Work instructions:
A – What is the French translation of the sentence "These schools included both public and private." from the blog post about parents of children with challenging behaviors?
B – Can you reproduce the blog post about parents of children with challenging behaviors without any changes, starting at "PARENTS FEEL ISOLATED" and ending at "so to them."?

Passage for review:

::::::

Lillian and Caleb Reekie

Lillian and Caleb Reekie
Mother and son wanting to make a difference for other families. Please click image above to view further information. PLEASE NOTE: Video bar should show 2 videos with Lillian on them. You may get a pop up of 4 other unrelated videos. Please ignore as the other 2 videos will come back. You can also close the page, then reopen to see if that helps. Videos also posted on Wednesday April 21st.

Thursday, March 25, 2010

PARENTS FEEL ISOLATED AND NOT SUPPORTED BY SCHOOL OR COMMUNITY... WHAT TO DO!

Tonight I'm going to tackle one of the comments made in the survey about a parents biggest frustration. I thought of this comment as I have just been reading my book aloud . I'm recording it to make an audio book. (more about that later) I was feeling for those parents whose comments had touched me as the reality of how things were flooded back to me.

I really felt for this mother and what the family are going through, especially because I could relate so to them.
The mother said ... My biggest frustration is... "The isolation you face within the community- and other professionals intimating you as being a bad parent- that you are abusing your child- demanding that you need to medicate your child...actually SCHOOL IS MY BIGGEST FRUSTRATION... of their complete ignorance and understanding of children with challenging behaviours"

WOW!
Yes I could relate exactly to that, we experienced the exact thing with Caleb. From 2005-2008 Caleb went to 3 schools...3 in 3 years trying to find one that suited or understood him. These schools included both public and private. It didn't matter that we paid big dollars to send him there or that it was a public school, he just didn't cope or was it that they didn't cope! He got "asked to leave" the private school as the principal said "We don't tolerate children like Caleb in our School" and in his next school, a public secondary college, he got suspended so much that it wasn't worth him going back to complete 2008 (you can read about that in The Revolting Child) book.

::::::

Provided material:
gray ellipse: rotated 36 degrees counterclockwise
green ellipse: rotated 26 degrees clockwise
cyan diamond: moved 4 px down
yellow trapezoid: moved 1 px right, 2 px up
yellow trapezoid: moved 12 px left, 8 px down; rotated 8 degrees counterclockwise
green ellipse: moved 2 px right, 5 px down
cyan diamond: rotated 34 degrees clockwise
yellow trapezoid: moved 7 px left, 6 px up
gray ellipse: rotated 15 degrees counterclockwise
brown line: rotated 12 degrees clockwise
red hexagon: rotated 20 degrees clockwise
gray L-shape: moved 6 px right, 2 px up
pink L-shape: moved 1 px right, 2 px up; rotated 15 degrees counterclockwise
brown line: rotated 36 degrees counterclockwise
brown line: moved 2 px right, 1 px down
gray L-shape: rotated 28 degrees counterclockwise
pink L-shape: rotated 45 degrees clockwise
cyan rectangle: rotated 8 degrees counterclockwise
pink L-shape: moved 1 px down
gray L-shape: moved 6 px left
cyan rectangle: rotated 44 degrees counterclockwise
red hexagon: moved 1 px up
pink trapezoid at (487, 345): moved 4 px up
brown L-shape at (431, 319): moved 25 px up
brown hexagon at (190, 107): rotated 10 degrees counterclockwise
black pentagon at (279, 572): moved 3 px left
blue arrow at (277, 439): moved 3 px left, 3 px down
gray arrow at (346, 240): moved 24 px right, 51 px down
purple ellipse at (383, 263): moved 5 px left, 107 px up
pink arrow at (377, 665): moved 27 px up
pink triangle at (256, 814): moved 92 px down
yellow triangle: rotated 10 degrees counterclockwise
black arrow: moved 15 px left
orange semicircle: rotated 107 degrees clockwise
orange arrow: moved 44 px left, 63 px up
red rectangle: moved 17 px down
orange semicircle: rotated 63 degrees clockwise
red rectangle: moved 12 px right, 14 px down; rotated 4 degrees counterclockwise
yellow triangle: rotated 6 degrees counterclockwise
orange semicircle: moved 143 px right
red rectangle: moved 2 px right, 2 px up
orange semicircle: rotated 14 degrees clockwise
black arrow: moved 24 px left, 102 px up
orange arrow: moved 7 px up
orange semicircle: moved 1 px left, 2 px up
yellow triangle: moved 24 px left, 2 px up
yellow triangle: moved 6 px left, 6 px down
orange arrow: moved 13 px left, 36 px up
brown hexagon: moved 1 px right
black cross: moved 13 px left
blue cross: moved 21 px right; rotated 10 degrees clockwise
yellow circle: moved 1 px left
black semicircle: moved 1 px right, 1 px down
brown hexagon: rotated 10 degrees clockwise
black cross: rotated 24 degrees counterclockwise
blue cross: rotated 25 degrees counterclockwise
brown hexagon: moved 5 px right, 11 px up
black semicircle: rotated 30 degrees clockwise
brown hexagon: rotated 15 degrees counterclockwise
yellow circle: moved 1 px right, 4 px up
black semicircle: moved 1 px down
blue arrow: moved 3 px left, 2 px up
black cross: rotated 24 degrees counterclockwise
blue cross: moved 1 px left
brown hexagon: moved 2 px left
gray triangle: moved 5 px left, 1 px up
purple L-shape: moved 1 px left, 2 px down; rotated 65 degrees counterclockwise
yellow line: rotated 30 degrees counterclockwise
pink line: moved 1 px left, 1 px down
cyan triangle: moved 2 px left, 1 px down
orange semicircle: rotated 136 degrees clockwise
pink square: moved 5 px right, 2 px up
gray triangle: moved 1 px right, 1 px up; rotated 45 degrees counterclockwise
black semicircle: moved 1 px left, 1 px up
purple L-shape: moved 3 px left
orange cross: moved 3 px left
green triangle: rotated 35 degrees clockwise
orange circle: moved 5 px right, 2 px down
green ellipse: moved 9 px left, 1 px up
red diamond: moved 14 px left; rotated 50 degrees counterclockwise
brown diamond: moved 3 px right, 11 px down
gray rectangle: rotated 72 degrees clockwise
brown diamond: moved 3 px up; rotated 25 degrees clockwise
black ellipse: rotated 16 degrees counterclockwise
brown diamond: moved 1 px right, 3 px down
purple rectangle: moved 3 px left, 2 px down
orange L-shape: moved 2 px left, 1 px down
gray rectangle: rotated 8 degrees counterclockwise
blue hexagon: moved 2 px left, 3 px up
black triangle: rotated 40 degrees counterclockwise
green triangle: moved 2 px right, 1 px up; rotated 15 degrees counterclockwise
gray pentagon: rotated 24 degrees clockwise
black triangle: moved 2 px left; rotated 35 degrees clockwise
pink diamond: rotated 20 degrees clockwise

::::::

Answer list:
A – Ces écoles comprenaient à la fois des établissements publics et privés.

B –
PARENTS FEEL ISOLATED AND NOT SUPPORTED BY SCHOOL OR COMMUNITY... WHAT TO DO!

Tonight I'm going to tackle one of the comments made in the survey about a parents biggest frustration. I thought of this comment as I have just been reading my book aloud . I'm recording it to make an audio book. (more about that later) I was feeling for those parents whose comments had touched me as the reality of how things were flooded back to me.

I really felt for this mother and what the family are going through, especially because I could relate so to them.